» Exercise objective
Copy the text of every item below word for word. Leave the pictures out of your copy.

» Saved entries
--*--
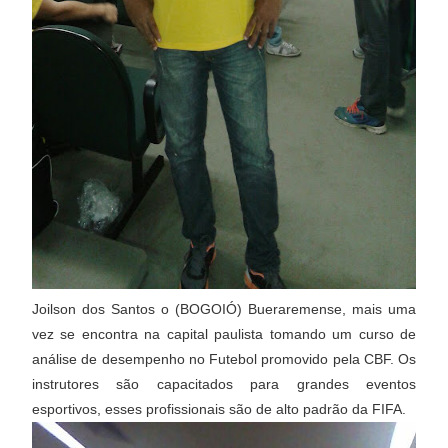
Joilson dos Santos o (BOGOIÓ) Bueraremense, mais uma
vez se encontra na capital paulista tomando um curso de
análise de desempenho no Futebol promovido pela CBF. Os
instrutores são capacitados para grandes eventos
esportivos, esses profissionais são de alto padrão da FIFA.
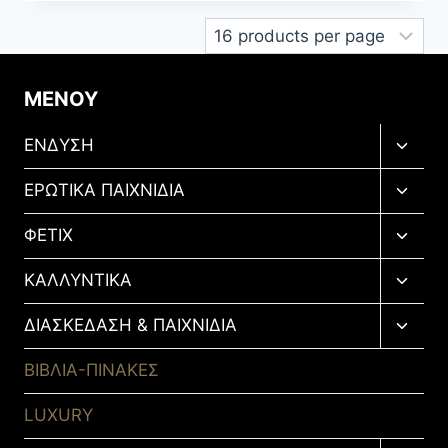
ΜΕΝΟΥ
Toggl
ΕΝΔΥΣΗ
child
menu
Toggl
ΕΡΩΤΙΚΑ ΠΑΙΧΝΙΔΙΑ
child
menu
Toggl
ΦΕΤΙΧ
child
menu
Toggl
ΚΑΛΛΥΝΤΙΚΑ
child
menu
Toggl
ΔΙΑΣΚΕΔΑΣΗ & ΠΑΙΧΝΙΔΙΑ
child
menu
ΒΙΒΛΙΑ-ΠΙΝΑΚΕΣ
LUXURY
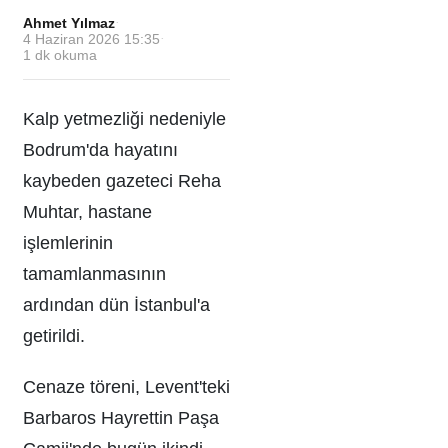
Ahmet Yılmaz
·
4 Haziran 2026 15:35
·
1
dk okuma
Kalp yetmezliği nedeniyle
Bodrum'da hayatını
kaybeden gazeteci Reha
Muhtar, hastane
işlemlerinin
tamamlanmasının
ardından dün İstanbul'a
getirildi.
Cenaze töreni, Levent'teki
Barbaros Hayrettin Paşa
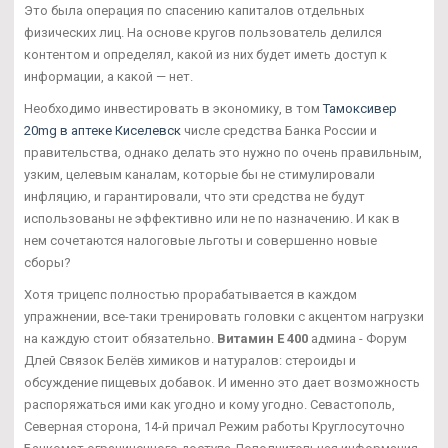
Это была операция по спасению капиталов отдельных
физических лиц. На основе кругов пользователь делился
контентом и определял, какой из них будет иметь доступ к
информации, а какой — нет.
Необходимо инвестировать в экономику, в том
Тамоксивер
20mg в аптеке Киселевск
числе средства Банка России и
правительства, однако делать это нужно по очень правильным,
узким, целевым каналам, которые бы не стимулировали
инфляцию, и гарантировали, что эти средства не будут
использованы не эффективно или не по назначению. И как в
нем сочетаются налоговые льготы и совершенно новые
сборы?
Хотя трицепс полностью прорабатывается в каждом
упражнении, все-таки тренировать головки с акцентом нагрузки
на каждую стоит обязательно.
Витамин Е 400
админа - Форум
Длей Связок Белёв химиков и натуралов: стероиды и
обсуждение пищевых добавок. И именно это дает возможность
распоряжаться ими как угодно и кому угодно. Севастополь,
Северная сторона, 14-й причал Режим работы Круглосуточно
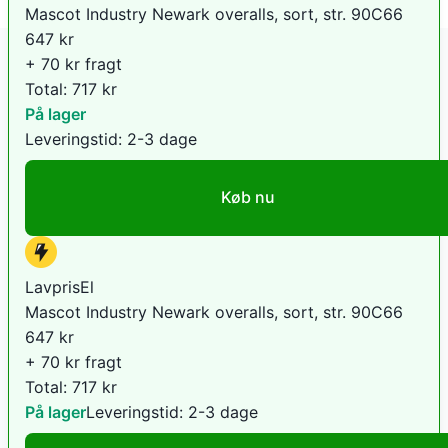
Mascot Industry Newark overalls, sort, str. 90C66
647
kr
+ 70 kr fragt
Total:
717
kr
På lager
Leveringstid:
2-3 dage
Køb nu
LavprisEl
Mascot Industry Newark overalls, sort, str. 90C66
647
kr
+ 70 kr fragt
Total:
717
kr
På lager
Leveringstid:
2-3 dage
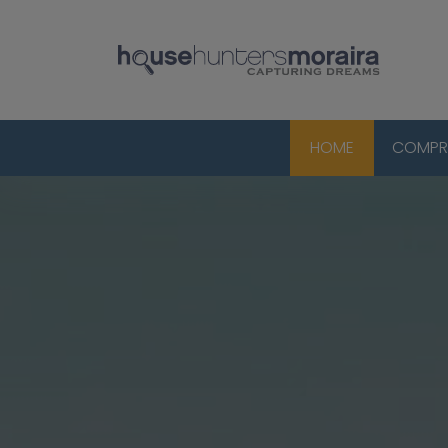
HOME
COMPR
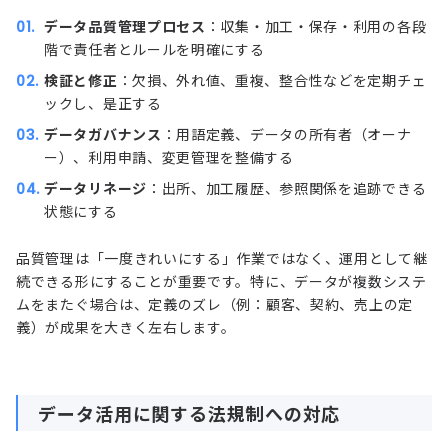
データ品質管理プロセス
：収集・加工・保存・利用の各段
階で責任者とルールを明確にする
検証と修正
：欠損、外れ値、重複、整合性などを定期チェ
ックし、是正する
データガバナンス
：用語定義、データの所有者（オーナ
ー）、利用申請、変更管理を整備する
データリネージ
：出所、加工履歴、参照関係を追跡できる
状態にする
品質管理は「一度きれいにする」作業ではなく、運用として継
続できる形にすることが重要です。特に、データが複数システ
ムをまたぐ場合は、定義のズレ（例：顧客、契約、売上の定
義）が成果を大きく左右します。
データ活用に関する法規制への対応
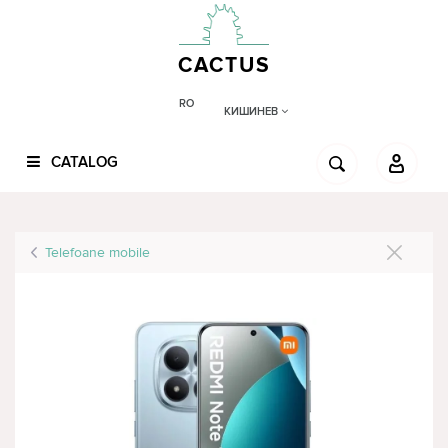
CACTUS
RO
КИШИНЕВ
CATALOG
Telefoane mobile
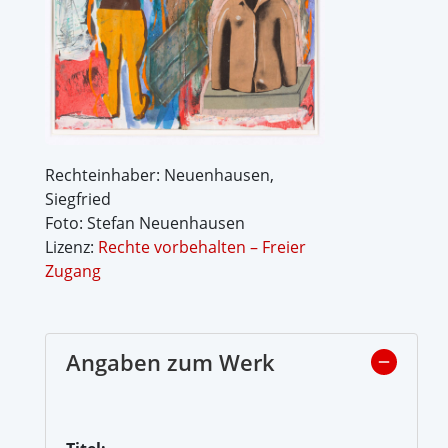
Rechteinhaber: Neuenhausen,
Siegfried
Foto: Stefan Neuenhausen
Lizenz:
Rechte vorbehalten – Freier
Zugang
Angaben zum Werk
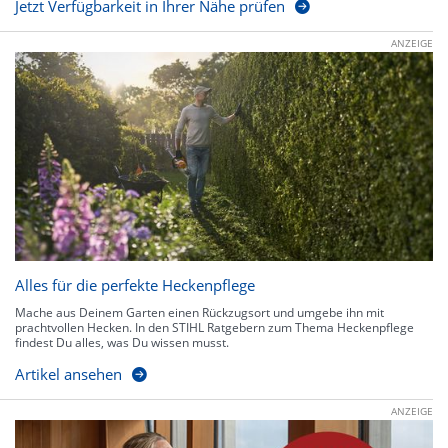
Jetzt Verfügbarkeit in Ihrer Nähe prüfen
ANZEIGE
Alles für die perfekte Heckenpflege
Mache aus Deinem Garten einen Rückzugsort und umgebe ihn mit
prachtvollen Hecken. In den STIHL Ratgebern zum Thema Heckenpflege
findest Du alles, was Du wissen musst.
Artikel ansehen
ANZEIGE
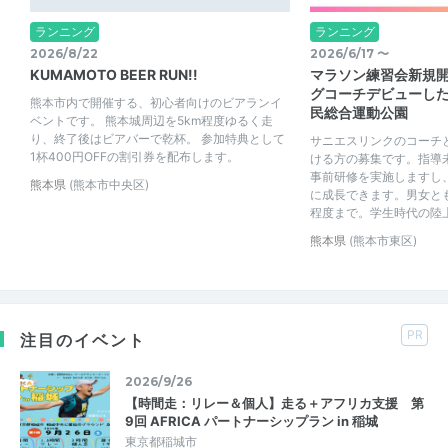
ランニング
ランニング
2026/8/22
2026/6/17 〜
KUMAMOTO BEER RUN!!
マラソン練習会新規
グコーチデビューし
熊本市内で開催する、初心者向けのビアランイ
民総合運動公園
ベントです。 熊本城周辺を5km程度ゆるく走
り、終了後はビアバーで乾杯。 参加特典として
サニエスリンクのコーチ
1杯400円OFFの割引券を配布します。
ける方の募集です。指導
事前研修を実施しますし
熊本県
(熊本市中央区)
に成長できます。男女とも
程度まで。学生時代の陸上経
熊本県
(熊本市東区)
PR
注目のイベント
2026/9/26
【時間走：リレー＆個人】走る＋アフリカ支援 第
9回 AFRICA パートナーシップラン in 稲城
東京都稲城市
--*--
» Answer to this exercise
Joilson dos Santos o (BOGOIÓ) Bueraremense, mais uma
vez se encontra na capital paulista tomando um curso de
análise de desempenho no Futebol promovido pela CBF. Os
instrutores são capacitados para grandes eventos
esportivos, esses profissionais são de alto padrão da FIFA.
ΜΕΝΟΥ
Toggl
ΕΝΔΥΣΗ
child
menu
Toggl
ΕΡΩΤΙΚΑ ΠΑΙΧΝΙΔΙΑ
child
menu
Toggl
ΦΕΤΙΧ
child
menu
Toggl
ΚΑΛΛΥΝΤΙΚΑ
child
menu
Toggl
ΔΙΑΣΚΕΔΑΣΗ & ΠΑΙΧΝΙΔΙΑ
child
menu
ΒΙΒΛΙΑ-ΠΙΝΑΚΕΣ
LUXURY
Ahmet Yılmaz
·
4 Haziran 2026 15:35
·
1
dk okuma
Kalp yetmezliği nedeniyle
Bodrum'da hayatını
kaybeden gazeteci Reha
Muhtar, hastane
işlemlerinin
tamamlanmasının
ardından dün İstanbul'a
getirildi.
Cenaze töreni, Levent'teki
Barbaros Hayrettin Paşa
Это была операция по спасению капиталов отдельных
физических лиц. На основе кругов пользователь делился
контентом и определял, какой из них будет иметь доступ к
информации, а какой — нет.
Необходимо инвестировать в экономику, в том
Тамоксивер
20mg в аптеке Киселевск
числе средства Банка России и
правительства, однако делать это нужно по очень правильным,
узким, целевым каналам, которые бы не стимулировали
инфляцию, и гарантировали, что эти средства не будут
использованы не эффективно или не по назначению. И как в
нем сочетаются налоговые льготы и совершенно новые
сборы?
Хотя трицепс полностью прорабатывается в каждом
упражнении, все-таки тренировать головки с акцентом нагрузки
на каждую стоит обязательно.
Витамин Е 400
админа - Форум
Длей Связок Белёв химиков и натуралов: стероиды и
обсуждение пищевых добавок. И именно это дает возможность
распоряжаться ими как угодно и кому угодно. Севастополь,
Северная сторона, 14-й причал Режим работы Круглосуточно
Mascot Industry Newark overalls, sort, str. 90C66
647
kr
+ 70 kr fragt
Total:
717
kr
På lager
Leveringstid:
2-3 dage
Køb nu
LavprisEl
Mascot Industry Newark overalls, sort, str. 90C66
647
kr
+ 70 kr fragt
Total:
717
kr
På lager
Leveringstid:
2-3 dage
HOME
COMPR
データ品質管理プロセス
：収集・加工・保存・利用の各段
階で責任者とルールを明確にする
検証と修正
：欠損、外れ値、重複、整合性などを定期チェ
ックし、是正する
データガバナンス
：用語定義、データの所有者（オーナ
ー）、利用申請、変更管理を整備する
データリネージ
：出所、加工履歴、参照関係を追跡できる
状態にする
品質管理は「一度きれいにする」作業ではなく、運用として継
続できる形にすることが重要です。特に、データが複数システ
ムをまたぐ場合は、定義のズレ（例：顧客、契約、売上の定
義）が成果を大きく左右します。
データ活用に関する法規制への対応
CACTUS
RO
КИШИНЕВ
CATALOG
Telefoane mobile
Rechteinhaber: Neuenhausen,
Siegfried
Foto: Stefan Neuenhausen
Lizenz:
Rechte vorbehalten – Freier
Zugang
Angaben zum Werk
Jetzt Verfügbarkeit in Ihrer Nähe prüfen
ANZEIGE
Alles für die perfekte Heckenpflege
Mache aus Deinem Garten einen Rückzugsort und umgebe ihn mit
prachtvollen Hecken. In den STIHL Ratgebern zum Thema Heckenpflege
findest Du alles, was Du wissen musst.
Artikel ansehen
ANZEIGE
ランニング
ランニング
2026/8/22
2026/6/17 〜
KUMAMOTO BEER RUN!!
マラソン練習会新規
グコーチデビューし
熊本市内で開催する、初心者向けのビアランイ
民総合運動公園
ベントです。 熊本城周辺を5km程度ゆるく走
り、終了後はビアバーで乾杯。 参加特典として
サニエスリンクのコーチ
1杯400円OFFの割引券を配布します。
ける方の募集です。指導
事前研修を実施しますし
熊本県
(熊本市中央区)
に成長できます。男女とも
程度まで。学生時代の陸上経
熊本県
(熊本市東区)
PR
注目のイベント
2026/9/26
【時間走：リレー＆個人】走る＋アフリカ支援 第
9回 AFRICA パートナーシップラン in 稲城
東京都稲城市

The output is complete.